Dans le premier cas, « selon notre constat, les meilleures décisions sont prises par les équipes sur le terrain, qui savent mieux que les managers ce qu’il faut faire ! ». Quant à la prise de décision sur les « sujets », elle est dévolue aux managers, qui doivent jouer le rôle de coordinateurs, mais aussi d’accompagnateurs. Et enfin, lorsqu’il s’agit d’une décision stratégique, concernant par exemple de nouvelles offres clients, ce sont d’abord les directions régionales qui s’en emparent, pour ensuite faire remonter les propositions à la direction.

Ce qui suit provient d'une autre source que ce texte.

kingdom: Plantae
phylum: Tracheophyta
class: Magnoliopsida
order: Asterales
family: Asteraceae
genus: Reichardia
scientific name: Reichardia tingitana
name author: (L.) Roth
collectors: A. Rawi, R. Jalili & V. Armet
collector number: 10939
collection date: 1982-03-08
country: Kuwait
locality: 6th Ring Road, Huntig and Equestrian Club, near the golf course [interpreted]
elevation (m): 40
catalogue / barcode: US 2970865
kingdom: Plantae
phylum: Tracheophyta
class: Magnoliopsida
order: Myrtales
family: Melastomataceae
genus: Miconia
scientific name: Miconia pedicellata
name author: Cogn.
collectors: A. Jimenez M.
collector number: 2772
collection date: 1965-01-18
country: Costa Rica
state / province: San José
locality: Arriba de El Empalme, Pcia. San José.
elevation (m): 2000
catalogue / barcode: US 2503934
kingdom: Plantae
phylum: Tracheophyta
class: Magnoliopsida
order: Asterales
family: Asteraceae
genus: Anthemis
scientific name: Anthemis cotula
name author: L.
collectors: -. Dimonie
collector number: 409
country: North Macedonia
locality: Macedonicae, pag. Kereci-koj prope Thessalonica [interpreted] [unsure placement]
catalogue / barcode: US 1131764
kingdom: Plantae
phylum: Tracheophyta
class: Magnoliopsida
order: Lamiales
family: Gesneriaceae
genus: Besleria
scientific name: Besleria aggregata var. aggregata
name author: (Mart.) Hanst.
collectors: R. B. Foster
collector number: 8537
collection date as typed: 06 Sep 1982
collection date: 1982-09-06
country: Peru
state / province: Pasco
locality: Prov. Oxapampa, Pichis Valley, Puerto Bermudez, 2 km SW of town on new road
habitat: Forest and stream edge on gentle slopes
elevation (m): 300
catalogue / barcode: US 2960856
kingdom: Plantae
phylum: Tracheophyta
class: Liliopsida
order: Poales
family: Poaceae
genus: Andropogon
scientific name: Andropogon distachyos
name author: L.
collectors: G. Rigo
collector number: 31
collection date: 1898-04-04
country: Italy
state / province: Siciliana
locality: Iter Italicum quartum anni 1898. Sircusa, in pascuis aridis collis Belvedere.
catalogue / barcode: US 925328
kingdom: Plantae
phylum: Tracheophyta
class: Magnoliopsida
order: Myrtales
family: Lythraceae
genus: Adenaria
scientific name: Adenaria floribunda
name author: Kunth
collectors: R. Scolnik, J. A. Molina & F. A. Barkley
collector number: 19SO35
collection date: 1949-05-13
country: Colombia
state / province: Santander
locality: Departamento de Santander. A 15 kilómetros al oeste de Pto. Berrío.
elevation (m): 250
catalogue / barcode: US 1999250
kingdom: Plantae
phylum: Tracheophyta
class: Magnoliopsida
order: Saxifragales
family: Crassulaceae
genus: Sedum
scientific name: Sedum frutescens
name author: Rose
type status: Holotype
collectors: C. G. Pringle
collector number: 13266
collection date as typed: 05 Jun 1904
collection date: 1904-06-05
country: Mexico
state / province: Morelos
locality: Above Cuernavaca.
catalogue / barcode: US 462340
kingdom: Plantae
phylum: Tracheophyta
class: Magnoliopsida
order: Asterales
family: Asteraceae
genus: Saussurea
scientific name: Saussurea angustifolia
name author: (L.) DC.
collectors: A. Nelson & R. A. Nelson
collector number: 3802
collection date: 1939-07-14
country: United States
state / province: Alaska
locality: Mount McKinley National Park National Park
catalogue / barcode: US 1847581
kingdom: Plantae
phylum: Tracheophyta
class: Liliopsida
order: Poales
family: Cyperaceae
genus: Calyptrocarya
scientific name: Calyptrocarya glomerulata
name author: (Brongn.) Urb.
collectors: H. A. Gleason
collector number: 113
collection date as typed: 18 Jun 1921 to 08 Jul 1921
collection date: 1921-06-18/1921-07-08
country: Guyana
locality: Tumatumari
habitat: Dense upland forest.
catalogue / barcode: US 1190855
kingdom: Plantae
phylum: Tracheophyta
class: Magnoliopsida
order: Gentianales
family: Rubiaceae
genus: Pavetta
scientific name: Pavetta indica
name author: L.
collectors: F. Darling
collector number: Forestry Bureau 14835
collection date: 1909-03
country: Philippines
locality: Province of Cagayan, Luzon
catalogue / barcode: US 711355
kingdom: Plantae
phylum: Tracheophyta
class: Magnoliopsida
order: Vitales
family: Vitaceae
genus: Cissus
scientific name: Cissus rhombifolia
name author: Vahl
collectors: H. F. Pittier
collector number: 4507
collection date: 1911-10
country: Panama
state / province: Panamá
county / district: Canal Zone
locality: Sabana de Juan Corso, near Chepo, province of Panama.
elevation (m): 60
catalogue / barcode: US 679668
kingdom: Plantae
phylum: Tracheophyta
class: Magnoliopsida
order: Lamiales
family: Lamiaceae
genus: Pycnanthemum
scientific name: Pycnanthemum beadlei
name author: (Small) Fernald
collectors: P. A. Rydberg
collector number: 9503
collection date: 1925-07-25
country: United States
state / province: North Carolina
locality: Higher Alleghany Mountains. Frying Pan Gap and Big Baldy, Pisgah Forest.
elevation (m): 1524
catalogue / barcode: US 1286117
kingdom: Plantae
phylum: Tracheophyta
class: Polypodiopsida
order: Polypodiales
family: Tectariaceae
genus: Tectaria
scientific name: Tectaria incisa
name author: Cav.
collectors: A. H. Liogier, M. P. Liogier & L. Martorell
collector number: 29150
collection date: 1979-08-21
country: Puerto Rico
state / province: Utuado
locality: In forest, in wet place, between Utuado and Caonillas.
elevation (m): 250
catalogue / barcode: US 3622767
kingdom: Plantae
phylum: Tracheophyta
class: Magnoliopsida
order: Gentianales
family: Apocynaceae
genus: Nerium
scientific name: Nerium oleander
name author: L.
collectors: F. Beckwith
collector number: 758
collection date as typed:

Après 18 mois de mise en place de la nouvelle formule, les résultats sont bons. « Nos collaborateurs sont fiers de travailler pour Saretec, ils en parlent autour d’eux. Et cela se voit dans les nombreuses candidatures que nous recevons. Compte tenu des enjeux de recrutement, l’impact économique peut être fort », avance Jean-Vincent Raymondis.

Cela dit, le dirigeant avoue que c’est encore un combat… « La tentation de l’autoritarisme reste grande, admet-il, d’autant qu’elle apporte une satisfaction rapide à celui qui décide de cette façon. » La société a d’ailleurs mis en place un programme d’excellence au niveau des coordinateurs afin qu’ils cessent de gérer au quotidien et qu’ils prennent le rôle de coach. Reste également à continuer de cultiver l’autonomie collective et le sens des responsabilités qui va avec. « Pour certains collaborateurs, c’est une vraie difficulté », poursuit Jean-Vincent Raymondis. Dans tous les cas, il s’agit de partager la confiance. Au-delà du droit à l’erreur et de la possibilité donnée à chacun de s’exprimer, la société pratique la confiance au quotidien, en laissant par exemple les collaborateurs gérer ensemble leurs congés. « Il est facile de se rebeller contre un chef qui aurait tout décidé. Là, il s’agit de négocier au sein de l’équipe », fait valoir le directeur général adjoint.